Остин прошел через гостиную и хлопнул дверью.
– Что с тобой, Митци? – озабоченно спросил Людвиг. – Мне надо выйти позвонить.
– Мне плохо. Я весь день просидела одна, ждала этого хлюпика. И зачем мне все это надо, он же обыкновеннейший нахлебник. Сейчас, надо взглянуть, вот тут, что-то болит.
Митци как пришла, так и осталась сидеть в черном прорезиненном плаще и промокшей розовой косынке. Сейчас, пошатываясь, она остановилась перед небольшим, стоящим на буфете зеркальцем. Потом стащила с головы косынку. Щеку пересекала багровая царапина.
Увидев ее, Митци начала плакать с подвываниями:
– Боже правый, взгляни, что делается!
– Ты и в самом деле сильно поранилась, – встревожился Людвиг. – Где тебя так?
– Сова, я же говорила!
Наверняка очень много выпила, подумал Людвиг, если до сих пор не заметила.
Плач постепенно переходил в истерику.
– Присядь, Митци. Возьми выпей виски и не реви, прошу тебя.
Митци всхлипывала, опустив голову и все же не выпуская стаканчика.
– Что случилось?
Людвиг вздрогнул.
В дверях стоял Гарс. Лицо его было влажным, мокрые волосы прилипли к щекам.
– Она говорит, что на нее напала сова. Посмотри.
– Надо промыть. Придвинь стул к умывальнику. Перекись водорода есть? Принеси чистую тряпку… Поищи вон там, в ящике. Полотенце на плечи ей положи. Вода горячая, это хорошо. Забери у нее стакан. Хватит плакать, слышишь – хватит!
Митци затихла. Смотрела на Гарса беспомощно, пока тот промывал рану, губы у нее были мокрые, слезы текли по лицу. Она была похожа на огромного младенца.
– Вода очень горячая, – говорил Гарс, – но это как раз то, что надо. Попрошу чистое полотенце, пожалуйста, чистое. А сейчас тебе лучше лечь в постель. Не надо ничего прикладывать. До утра подсохнет. Если станет хуже, пойдешь к врачу. А сейчас отправляйся спать.
– Наверное, ей надо помочь, – сказал Людвиг. – Сама не дойдет.
Митци снова начала плакать, еле слышно, глядя куда-то в глубину комнаты и то и дело притрагиваясь к ранке.

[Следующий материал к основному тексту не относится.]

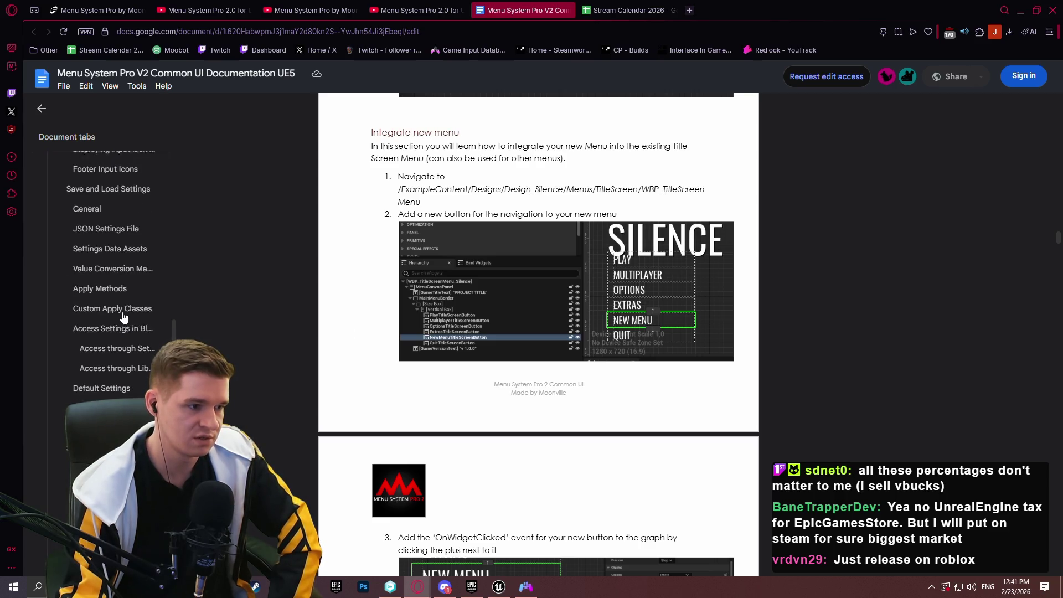
scroll(115, 261, down, 10)
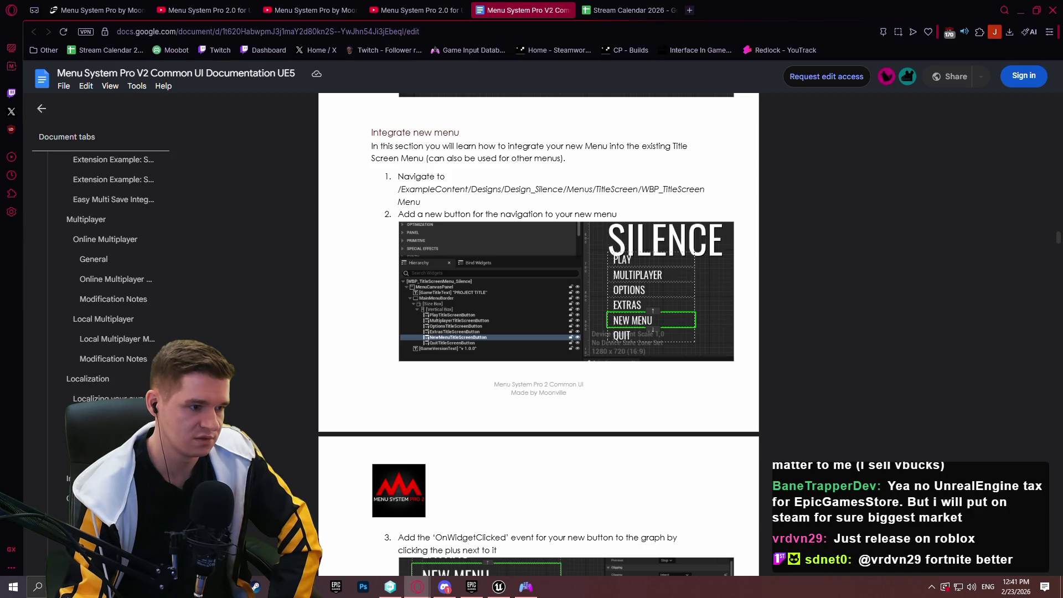
scroll(111, 277, down, 6)
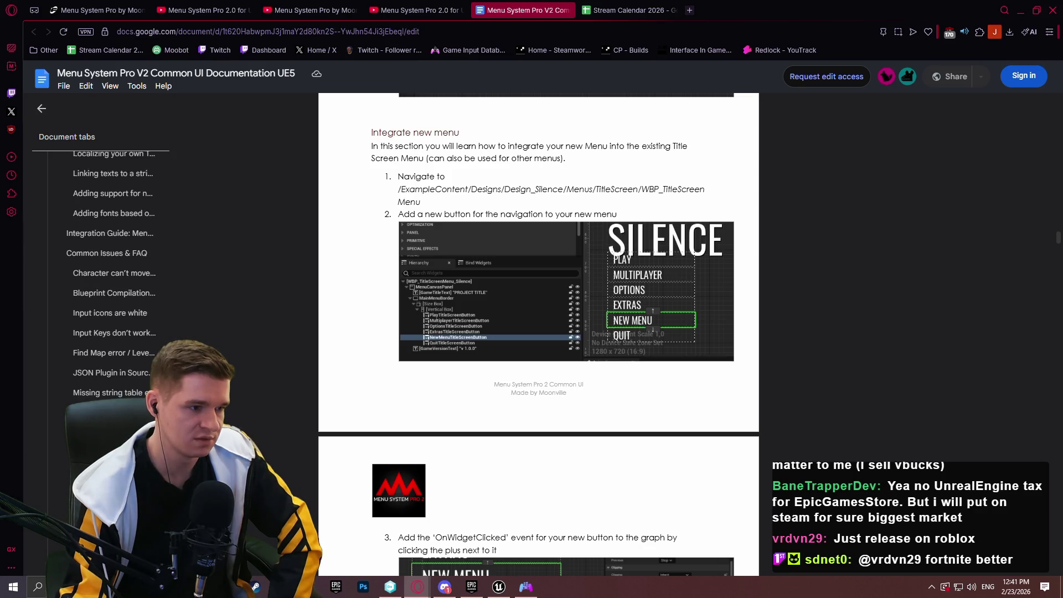
scroll(110, 277, down, 6)
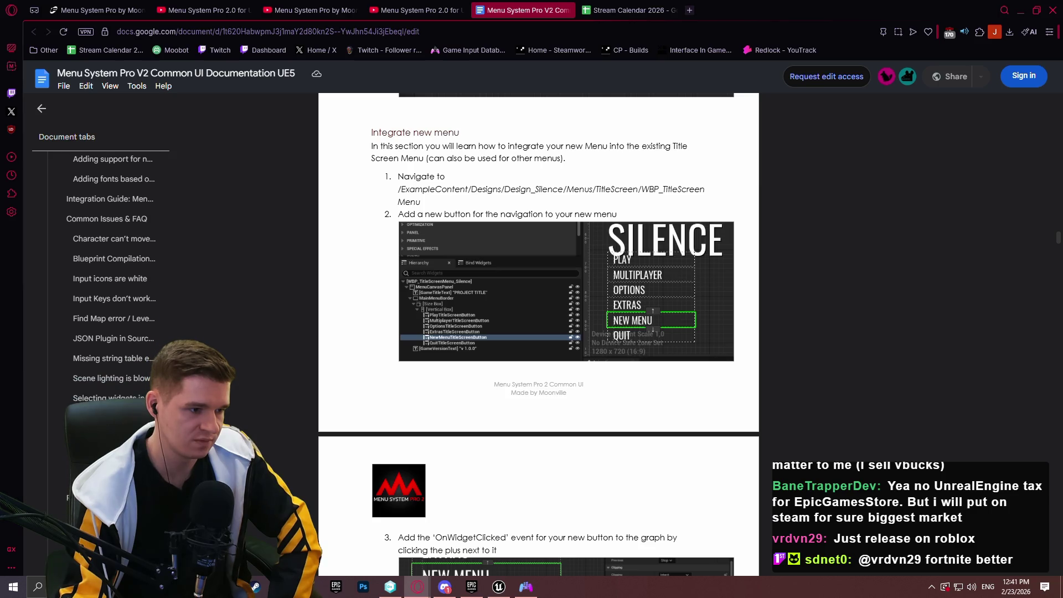
scroll(150, 112, up, 20)
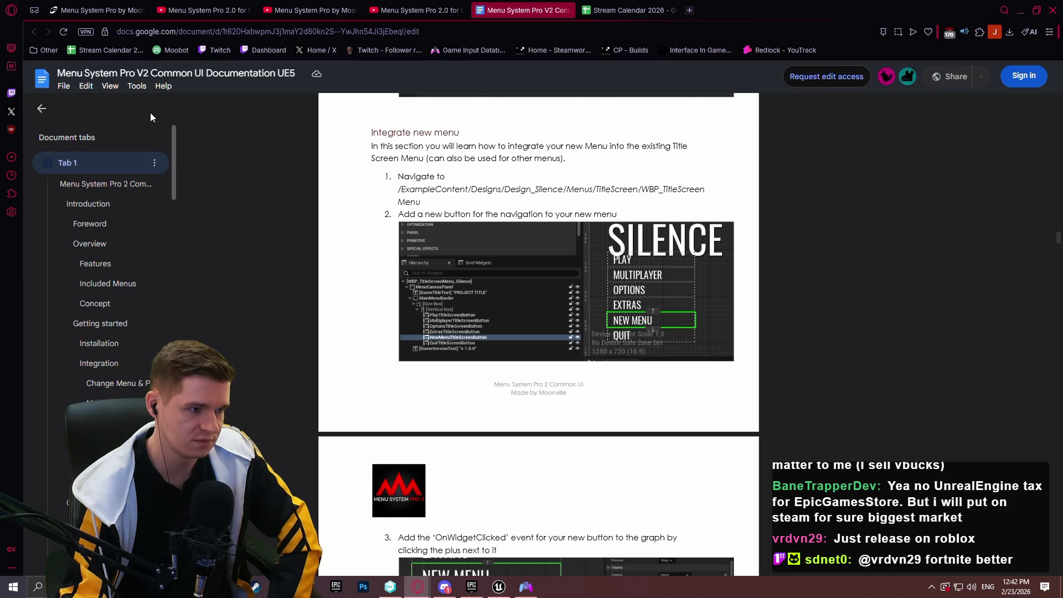
scroll(151, 139, down, 1)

– Пошли, – повторил Гарс. – Мы тебя проведем. Где спальня?
– Выше.
Митци, со стаканчиком в руке, провели через гостиную, при этом она возвышалась над своими благодетелями, будто статуя языческого божества над мелкими фигурками верующих. Труднее всего оказалось подняться по ступенькам, потому что Митци хотела держать стаканчик именно в той руке, какой надо было хвататься за перила. Поэтому позади идущих оставалась мокрая дорожка.